**WHAT IS EXPECTED**
Throughout the listing, switch "Dissertação" to "Tese" and give back the extracted text with nothing else changed. Leave the pictures out of your answer.

Page images and their extracted text:
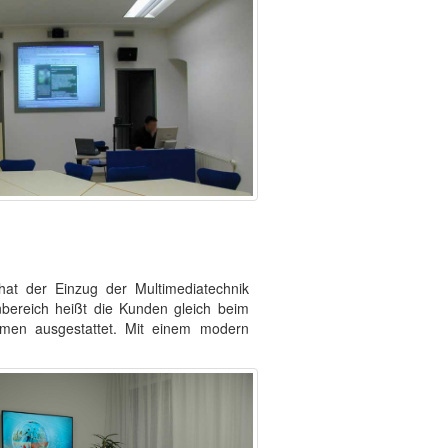
hat der Einzug der Multimediatechnik
nbereich heißt die Kunden gleich beim
rmen ausgestattet. Mit einem modern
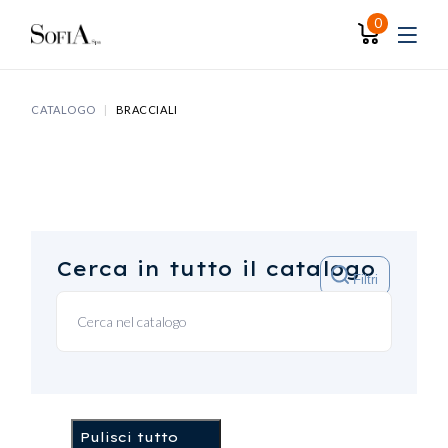
Skip
to
0
the
content
CATALOGO
BRACCIALI
Cerca in tutto il catalogo
Filtri
Pulisci tutto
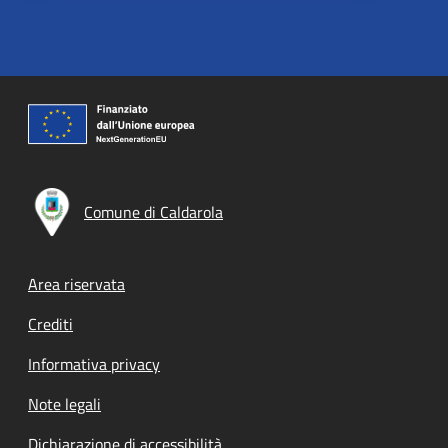
Comune di Caldarola
Footer menu
Area riservata
Crediti
Informativa privacy
Note legali
Dichiarazione di accessibilità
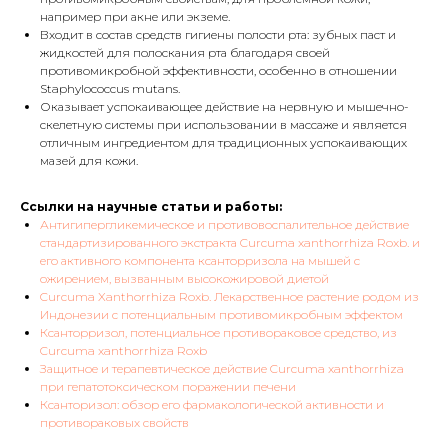
например при акне или экземе.
Входит в состав средств гигиены полости рта: зубных паст и
жидкостей для полоскания рта благодаря своей
противомикробной эффективности, особенно в отношении
Staphylococcus mutans.
Оказывает успокаивающее действие на нервную и мышечно-
скелетную системы при использовании в массаже и является
отличным ингредиентом для традиционных успокаивающих
мазей для кожи.
Ссылки на научные статьи и работы:
Антигипергликемическое и противовоспалительное действие
стандартизированного экстракта Curcuma xanthorrhiza Roxb. и
его активного компонента ксанторризола на мышей с
ожирением, вызванным высокожировой диетой
Curcuma Xanthorrhiza Roxb. Лекарственное растение родом из
Индонезии с потенциальным противомикробным эффектом
Ксанторризол, потенциальное противораковое средство, из
Curcuma xanthorrhiza Roxb
Защитное и терапевтическое действие Curcuma xanthorrhiza
при гепатотоксическом поражении печени
Ксанторизол: обзор его фармакологической активности и
противораковых свойств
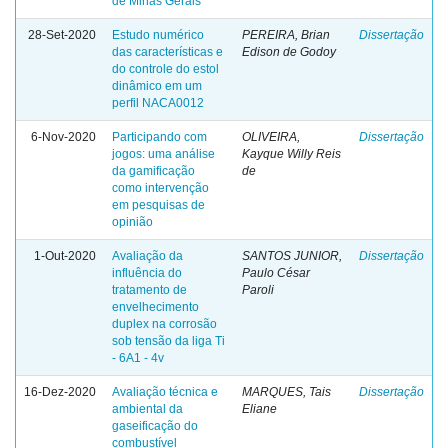
de Minas Gerais
28-Set-2020
Estudo numérico
PEREIRA, Brian
Dissertação
das características e
Edison de Godoy
do controle do estol
dinâmico em um
perfil NACA0012
6-Nov-2020
Participando com
OLIVEIRA,
Dissertação
jogos: uma análise
Kayque Willy Reis
da gamificação
de
como intervenção
em pesquisas de
opinião
1-Out-2020
Avaliação da
SANTOS JUNIOR,
Dissertação
influência do
Paulo César
tratamento de
Paroli
envelhecimento
duplex na corrosão
sob tensão da liga Ti
- 6A1 - 4v
16-Dez-2020
Avaliação técnica e
MARQUES, Tais
Dissertação
ambiental da
Eliane
gaseificação do
combustível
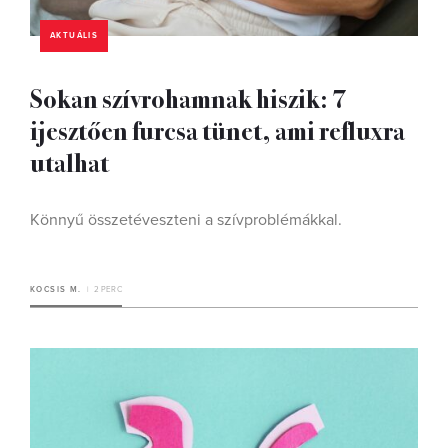
AKTUÁLIS
Sokan szívrohamnak hiszik: 7
ijesztően furcsa tünet, ami refluxra
utalhat
Könnyű összetéveszteni a szívproblémákkal.
KOCSIS M.
2 PERC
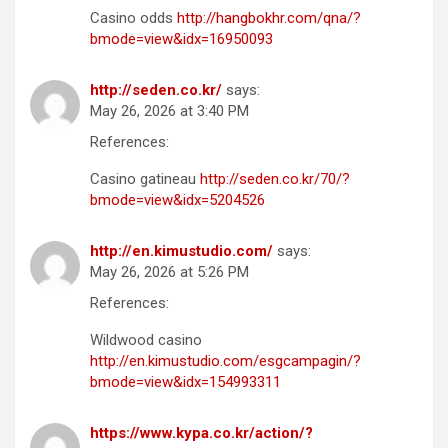
Casino odds
http://hangbokhr.com/qna/?
bmode=view&idx=16950093
http://seden.co.kr/
says:
May 26, 2026 at 3:40 PM
References:
Casino gatineau
http://seden.co.kr/70/?
bmode=view&idx=5204526
http://en.kimustudio.com/
says:
May 26, 2026 at 5:26 PM
References:
Wildwood casino
http://en.kimustudio.com/esgcampagin/?
bmode=view&idx=154993311
https://www.kypa.co.kr/action/?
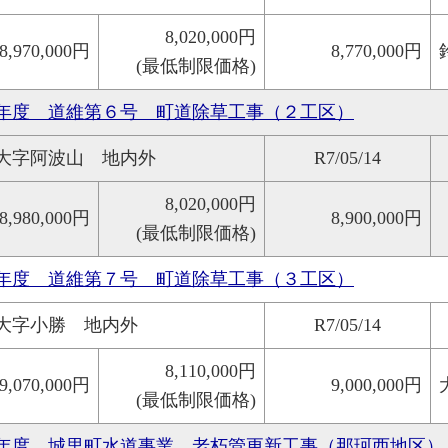
8,020,000円
8,970,000円
8,770,000円
(最低制限価格)
年度 道維第６号 町道除草工事（２工区）
大字阿波山 地内外
R7/05/14
8,020,000円
8,980,000円
8,900,000円
(最低制限価格)
年度 道維第７号 町道除草工事（３工区）
大字小勝 地内外
R7/05/14
8,110,000円
9,070,000円
9,000,000円
(最低制限価格)
年度 城里町水道事業 老朽管更新工事（那珂西地区）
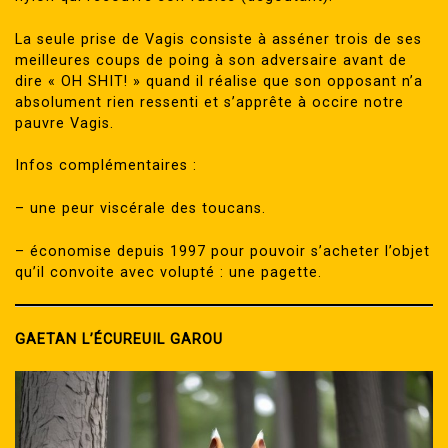
La seule prise de Vagis consiste à asséner trois de ses
meilleures coups de poing à son adversaire avant de
dire « OH SHIT! » quand il réalise que son opposant n’a
absolument rien ressenti et s’apprête à occire notre
pauvre Vagis.
Infos complémentaires :
– une peur viscérale des toucans.
– économise depuis 1997 pour pouvoir s’acheter l’objet
qu’il convoite avec volupté : une pagette.
GAETAN L’ÉCUREUIL GAROU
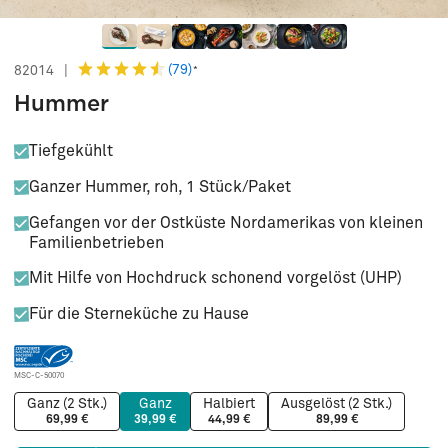
(79)
82014
|
*
Hummer
Tiefgekühlt
Ganzer Hummer, roh, 1 Stück/Paket
Gefangen vor der Ostküste Nordamerikas von kleinen
Familienbetrieben
Mit Hilfe von Hochdruck schonend vorgelöst (UHP)
Für die Sterneküche zu Hause
MSC-C-50070
Ganz (2 Stk.)
Ganz
Halbiert
Ausgelöst (2 Stk.)
69,99 €
39,99 €
44,99 €
89,99 €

**TASK RESULT**
hat der Einzug der Multimediatechnik
nbereich heißt die Kunden gleich beim
rmen ausgestattet. Mit einem modern
Skip
to
0
the
content
CATALOGO
BRACCIALI
Cerca in tutto il catalogo
Filtri
Pulisci tutto
Comune di Caldarola
Footer menu
Area riservata
Crediti
Informativa privacy
Note legali
Dichiarazione di accessibilità
например при акне или экземе.
Входит в состав средств гигиены полости рта: зубных паст и
жидкостей для полоскания рта благодаря своей
противомикробной эффективности, особенно в отношении
Staphylococcus mutans.
Оказывает успокаивающее действие на нервную и мышечно-
скелетную системы при использовании в массаже и является
отличным ингредиентом для традиционных успокаивающих
мазей для кожи.
Ссылки на научные статьи и работы:
Антигипергликемическое и противовоспалительное действие
стандартизированного экстракта Curcuma xanthorrhiza Roxb. и
его активного компонента ксанторризола на мышей с
ожирением, вызванным высокожировой диетой
Curcuma Xanthorrhiza Roxb. Лекарственное растение родом из
Индонезии с потенциальным противомикробным эффектом
Ксанторризол, потенциальное противораковое средство, из
Curcuma xanthorrhiza Roxb
Защитное и терапевтическое действие Curcuma xanthorrhiza
при гепатотоксическом поражении печени
Ксанторизол: обзор его фармакологической активности и
противораковых свойств
de Minas Gerais
28-Set-2020
Estudo numérico
PEREIRA, Brian
Tese
das características e
Edison de Godoy
do controle do estol
dinâmico em um
perfil NACA0012
6-Nov-2020
Participando com
OLIVEIRA,
Tese
jogos: uma análise
Kayque Willy Reis
da gamificação
de
como intervenção
em pesquisas de
opinião
1-Out-2020
Avaliação da
SANTOS JUNIOR,
Tese
influência do
Paulo César
tratamento de
Paroli
envelhecimento
duplex na corrosão
sob tensão da liga Ti
- 6A1 - 4v
16-Dez-2020
Avaliação técnica e
MARQUES, Tais
Tese
ambiental da
Eliane
gaseificação do
combustível
AKTUÁLIS
Sokan szívrohamnak hiszik: 7
ijesztően furcsa tünet, ami refluxra
utalhat
Könnyű összetéveszteni a szívproblémákkal.
KOCSIS M.
2 PERC
Casino odds
http://hangbokhr.com/qna/?
bmode=view&idx=16950093
http://seden.co.kr/
says:
May 26, 2026 at 3:40 PM
References:
Casino gatineau
http://seden.co.kr/70/?
bmode=view&idx=5204526
http://en.kimustudio.com/
says:
May 26, 2026 at 5:26 PM
References:
Wildwood casino
http://en.kimustudio.com/esgcampagin/?
bmode=view&idx=154993311
https://www.kypa.co.kr/action/?
8,020,000円
8,970,000円
8,770,000円
(最低制限価格)
年度 道維第６号 町道除草工事（２工区）
大字阿波山 地内外
R7/05/14
8,020,000円
8,980,000円
8,900,000円
(最低制限価格)
年度 道維第７号 町道除草工事（３工区）
大字小勝 地内外
R7/05/14
8,110,000円
9,070,000円
9,000,000円
(最低制限価格)
年度 城里町水道事業 老朽管更新工事（那珂西地区）
La seule prise de Vagis consiste à asséner trois de ses
meilleures coups de poing à son adversaire avant de
dire « OH SHIT! » quand il réalise que son opposant n’a
absolument rien ressenti et s’apprête à occire notre
pauvre Vagis.
Infos complémentaires :
– une peur viscérale des toucans.
– économise depuis 1997 pour pouvoir s’acheter l’objet
qu’il convoite avec volupté : une pagette.
GAETAN L’ÉCUREUIL GAROU
(79)
82014
|
*
Hummer
Tiefgekühlt
Ganzer Hummer, roh, 1 Stück/Paket
Gefangen vor der Ostküste Nordamerikas von kleinen
Familienbetrieben
Mit Hilfe von Hochdruck schonend vorgelöst (UHP)
Für die Sterneküche zu Hause
MSC-C-50070
Ganz (2 Stk.)
Ganz
Halbiert
Ausgelöst (2 Stk.)
69,99 €
39,99 €
44,99 €
89,99 €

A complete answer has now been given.